Case ID: conn_111/html/0697-01.html
Source: Caselaw Access Project
Author: {"author": "Maltbie, J.", "license": "Public Domain", "url": "https://static.case.law/"}
Date Created: 2024-08-24T03:29:51.129683

The Endicott Association, Inc., vs. Pauline E. Thorne.
    Third Judicial District, New Haven,
    June Term, 1930.
    Wheeler, C. J., Maltbie, Haines, Hinman an» Banks, Js.
    Argued June 10th
    decided July 9th, 1930.
    
      
      John T. Dwyer, for the appellant (defendant).
    
      Minerva M. Davis and Leo Davis, for the appellee (plaintiff).
   Maltbie, J.

This is an action to recover rent under a written lease of an apartment in New York City which provided that the rent should be paid on the first day of each month in advance. The defendant lessee did not pay that due December 1st, 1928, nor that due on the first day of the succeeding months. On or about January 2d, 1929, the plaintiff caused a dispossess notice, issued out of the Municipal Court of the city of New York, to be served upon the defendant. This notice required that she forthwith vacate the premises or show cause before that court on January 9th, 1929, why possession should not be delivered to the plaintiff. She continued to occupy the premises until January 9th when she vacated them. This action was brought in March, 1929, and the complaint claimed a recovery of the rent due on December 1st, 1928, January 1st, February 1st, and March 1st, 1929. The trial court gave judgment for the plaintiff to recover the rent so claimed.

As the lease was made in New York of an apartment there located, the case must be determined by the law of that State. Chillingworth v. Eastern Tinware Co., 66 Conn. 306, 317, 33 Atl. 1009; McLoughlin v. Shaw, 95 Conn. 102, 106, 111 Atl. 62. The defense was that there had been a constructive eviction of the defendant by reason of the failure of the plaintiff to furnish proper elevator service, water and heat, and to keep the premises in proper condition for occupancy.
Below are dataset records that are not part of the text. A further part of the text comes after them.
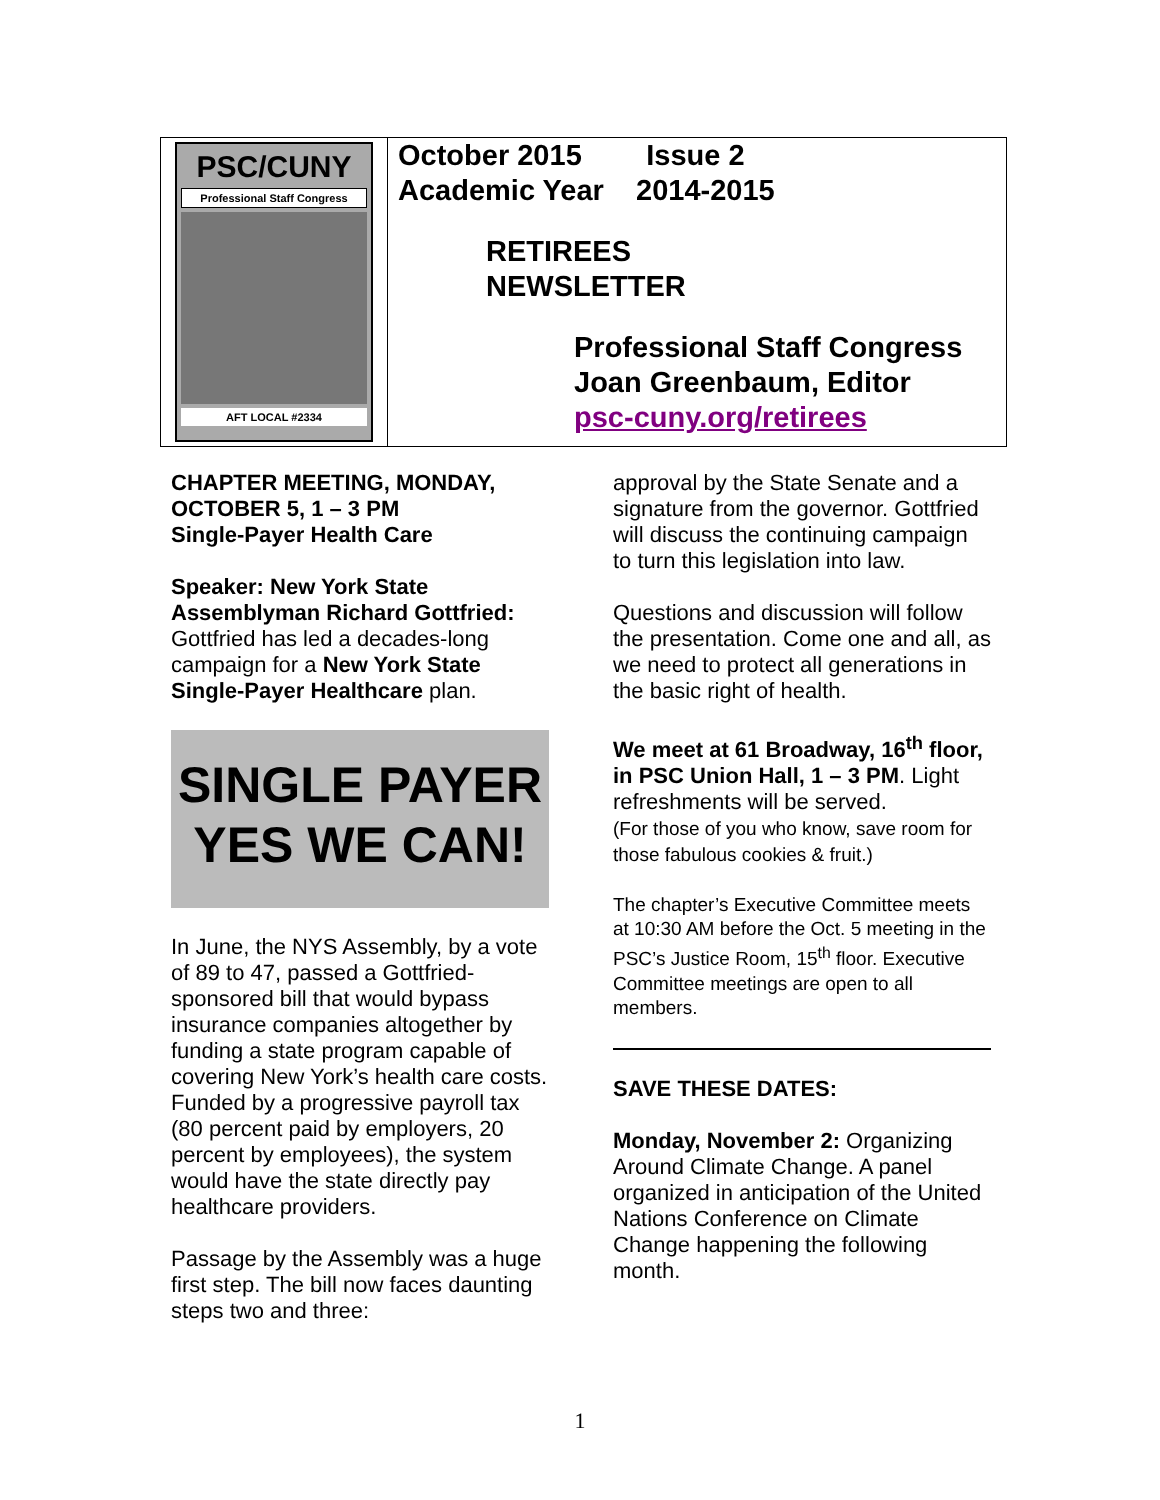| PSC/CUNY Professional Staff Congress AFT LOCAL #2334 | October 2015 Issue 2 Academic Year 2014-2015 RETIREES NEWSLETTER Professional Staff Congress Joan Greenbaum, Editor psc-cuny.org/retirees |
CHAPTER MEETING, MONDAY, OCTOBER 5, 1 – 3 PM
Single-Payer Health Care
Speaker: New York State Assemblyman Richard Gottfried: Gottfried has led a decades-long campaign for a New York State Single-Payer Healthcare plan.
SINGLE PAYER
YES WE CAN!
In June, the NYS Assembly, by a vote of 89 to 47, passed a Gottfried-sponsored bill that would bypass insurance companies altogether by funding a state program capable of covering New York’s health care costs. Funded by a progressive payroll tax (80 percent paid by employers, 20 percent by employees), the system would have the state directly pay healthcare providers.
Passage by the Assembly was a huge first step. The bill now faces daunting steps two and three:
approval by the State Senate and a signature from the governor. Gottfried will discuss the continuing campaign to turn this legislation into law.
Questions and discussion will follow the presentation. Come one and all, as we need to protect all generations in the basic right of health.
We meet at 61 Broadway, 16<sup>th</sup> floor, in PSC Union Hall, 1 – 3 PM. Light refreshments will be served.
(For those of you who know, save room for those fabulous cookies & fruit.)
The chapter’s Executive Committee meets at 10:30 AM before the Oct. 5 meeting in the PSC’s Justice Room, 15<sup>th</sup> floor. Executive Committee meetings are open to all members.
SAVE THESE DATES:
Monday, November 2: Organizing Around Climate Change. A panel organized in anticipation of the United Nations Conference on Climate Change happening the following month.
1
In so far as the period before January 9th, 1929, is concerned, the sufficient answer to this claim is that the defendant could not continue in occupancy of the premises and when sued for the rent for that period defend upon the ground of a constructive eviction. Boreel v. Lawton, 90 N. Y. 293, 297; New York v. Pike Realty Corporation, 247 N. Y. 245, 247, 160 N. E. 359. But that aside, the trial court has found that the plaintiff performed its obligations under the lease and that there were no such defects in management as the defendant claimed. The defendant attacks these findings, but we cannot say that they might not have been reasonably reached. The burden to prove the defense was upon defendant. While there was testimony in support of it by her and two witnesses she offered, she herself admitted that, had it not been for the dispossess notice, she would have continued in occupancy of the premises; and the fact that she vacated them on the day fixed in that notice for her appearance in court furnished a basis for a strong inference that her conduct in so doing was not due to any untenantable condition of the premises but was, as the trial court found, the result of the notice. Having been dispossessed by the plaintiff for nonpayment of rent, she continued liable for any rental which had become due and this would include that payable in advance on January 1st. McCready v. Lindenborn, 172 N. Y. 400, 406, 65 N. E. 208.

The lease contained the following provision: “In case of default on the part of the lessee in any of the covenants of this lease, or if the demised premises become vacant, the lessor may re-enter without notice, or by means of summary proceedings, or in any other method prescribed by law, and resume possession and relet the premises in his own name, for the account of the lessee without terminating this lease or in any manner affecting the obligations of the lessee to pay as damages the amount herein covenanted to be paid as rent.” Since the defendant does not question the plaintiff’s right to recover the rent due on February 1st and March 1st if she was dispossessed for breach of covenant, she no doubt concedes that this provision in the lease was within the New York decisions permitting a recovery as damages of rent falling due after her dispossession for breach of covenant, under similar provisions. Mann v. Munch Brewery, 225 N. Y. 189, 194, 121 N. E. 746; Forty-five East Fifty-seventh Street Co., Inc. v. Millar, 214 N. Y. App. Div. 189.

There is no error.

In this opinion the other judges concurred.